Segmentation data
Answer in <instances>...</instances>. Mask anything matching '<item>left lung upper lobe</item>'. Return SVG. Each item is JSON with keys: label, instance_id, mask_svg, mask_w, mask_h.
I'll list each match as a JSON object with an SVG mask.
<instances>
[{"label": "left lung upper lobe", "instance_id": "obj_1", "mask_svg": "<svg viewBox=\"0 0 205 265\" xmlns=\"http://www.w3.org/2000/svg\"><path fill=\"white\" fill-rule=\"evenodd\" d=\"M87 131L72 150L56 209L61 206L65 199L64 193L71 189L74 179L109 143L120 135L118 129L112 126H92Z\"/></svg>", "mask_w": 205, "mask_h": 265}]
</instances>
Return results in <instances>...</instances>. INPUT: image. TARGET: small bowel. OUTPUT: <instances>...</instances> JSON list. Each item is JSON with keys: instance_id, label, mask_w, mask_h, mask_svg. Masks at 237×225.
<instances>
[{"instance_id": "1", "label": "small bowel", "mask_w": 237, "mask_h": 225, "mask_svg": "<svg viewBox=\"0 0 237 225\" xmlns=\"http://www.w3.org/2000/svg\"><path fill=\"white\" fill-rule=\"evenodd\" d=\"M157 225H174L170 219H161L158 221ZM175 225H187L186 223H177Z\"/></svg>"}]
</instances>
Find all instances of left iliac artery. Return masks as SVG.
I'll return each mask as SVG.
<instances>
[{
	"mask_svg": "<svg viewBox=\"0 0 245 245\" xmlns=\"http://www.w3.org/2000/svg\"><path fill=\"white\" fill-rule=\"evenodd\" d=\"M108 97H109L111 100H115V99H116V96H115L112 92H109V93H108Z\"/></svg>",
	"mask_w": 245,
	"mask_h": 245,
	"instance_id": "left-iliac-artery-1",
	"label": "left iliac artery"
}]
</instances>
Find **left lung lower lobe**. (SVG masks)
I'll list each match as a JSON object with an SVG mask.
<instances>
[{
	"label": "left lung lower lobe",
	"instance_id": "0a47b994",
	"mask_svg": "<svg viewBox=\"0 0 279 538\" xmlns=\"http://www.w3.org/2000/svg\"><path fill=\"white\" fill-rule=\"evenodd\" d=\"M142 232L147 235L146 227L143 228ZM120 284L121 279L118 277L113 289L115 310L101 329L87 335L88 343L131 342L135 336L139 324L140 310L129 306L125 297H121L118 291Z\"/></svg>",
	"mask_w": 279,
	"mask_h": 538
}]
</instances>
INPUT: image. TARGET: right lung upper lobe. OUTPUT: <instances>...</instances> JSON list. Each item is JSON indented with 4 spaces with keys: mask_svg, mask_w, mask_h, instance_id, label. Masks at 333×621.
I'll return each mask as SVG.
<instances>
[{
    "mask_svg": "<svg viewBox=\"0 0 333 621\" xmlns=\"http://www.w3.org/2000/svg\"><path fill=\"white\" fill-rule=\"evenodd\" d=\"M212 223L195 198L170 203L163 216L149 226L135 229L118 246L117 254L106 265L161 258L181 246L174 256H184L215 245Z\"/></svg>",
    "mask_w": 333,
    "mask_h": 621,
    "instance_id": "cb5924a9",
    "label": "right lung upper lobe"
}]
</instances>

▶ **Problem requirements**
Switch every "JSON list" in the data above to "JSON array", leaving everything else unchanged, and give the data again.

▶ **In response**
Answer in <instances>...</instances>. Mask anything matching '<item>left lung upper lobe</item>'. Return SVG. Each item is JSON with keys: label, instance_id, mask_svg, mask_w, mask_h.
I'll list each match as a JSON object with an SVG mask.
<instances>
[{"label": "left lung upper lobe", "instance_id": "obj_1", "mask_svg": "<svg viewBox=\"0 0 205 265\" xmlns=\"http://www.w3.org/2000/svg\"><path fill=\"white\" fill-rule=\"evenodd\" d=\"M87 131L72 150L56 209L61 206L65 199L64 193L71 189L74 179L109 143L120 135L118 129L112 126H92Z\"/></svg>", "mask_w": 205, "mask_h": 265}]
</instances>
Return results in <instances>...</instances>. INPUT: image. TARGET: small bowel. OUTPUT: <instances>...</instances> JSON array. Each item is JSON with keys: instance_id, label, mask_w, mask_h, mask_svg. Masks at 237×225.
<instances>
[{"instance_id": "1", "label": "small bowel", "mask_w": 237, "mask_h": 225, "mask_svg": "<svg viewBox=\"0 0 237 225\" xmlns=\"http://www.w3.org/2000/svg\"><path fill=\"white\" fill-rule=\"evenodd\" d=\"M157 225H174L170 219H161L158 221ZM175 225H187L186 223H177Z\"/></svg>"}]
</instances>
Find all instances of left iliac artery. Return masks as SVG.
I'll return each mask as SVG.
<instances>
[{
	"mask_svg": "<svg viewBox=\"0 0 245 245\" xmlns=\"http://www.w3.org/2000/svg\"><path fill=\"white\" fill-rule=\"evenodd\" d=\"M108 97H109L111 100H115V99H116V96H115L112 92H109V93H108Z\"/></svg>",
	"mask_w": 245,
	"mask_h": 245,
	"instance_id": "left-iliac-artery-1",
	"label": "left iliac artery"
}]
</instances>
Find **left lung lower lobe**. (SVG masks)
I'll list each match as a JSON object with an SVG mask.
<instances>
[{
	"label": "left lung lower lobe",
	"instance_id": "0a47b994",
	"mask_svg": "<svg viewBox=\"0 0 279 538\" xmlns=\"http://www.w3.org/2000/svg\"><path fill=\"white\" fill-rule=\"evenodd\" d=\"M142 232L147 235L146 227L143 228ZM120 284L121 279L118 277L113 289L115 310L101 329L87 335L88 343L131 342L135 336L139 324L140 310L129 306L125 297H121L118 291Z\"/></svg>",
	"mask_w": 279,
	"mask_h": 538
}]
</instances>
INPUT: image. TARGET: right lung upper lobe. OUTPUT: <instances>...</instances> JSON array. Each item is JSON indented with 4 spaces with keys: mask_svg, mask_w, mask_h, instance_id, label. Masks at 333×621.
I'll return each mask as SVG.
<instances>
[{
    "mask_svg": "<svg viewBox=\"0 0 333 621\" xmlns=\"http://www.w3.org/2000/svg\"><path fill=\"white\" fill-rule=\"evenodd\" d=\"M212 223L195 198L170 203L163 216L149 226L135 229L118 246L117 254L106 265L161 258L181 246L174 256H184L215 245Z\"/></svg>",
    "mask_w": 333,
    "mask_h": 621,
    "instance_id": "cb5924a9",
    "label": "right lung upper lobe"
}]
</instances>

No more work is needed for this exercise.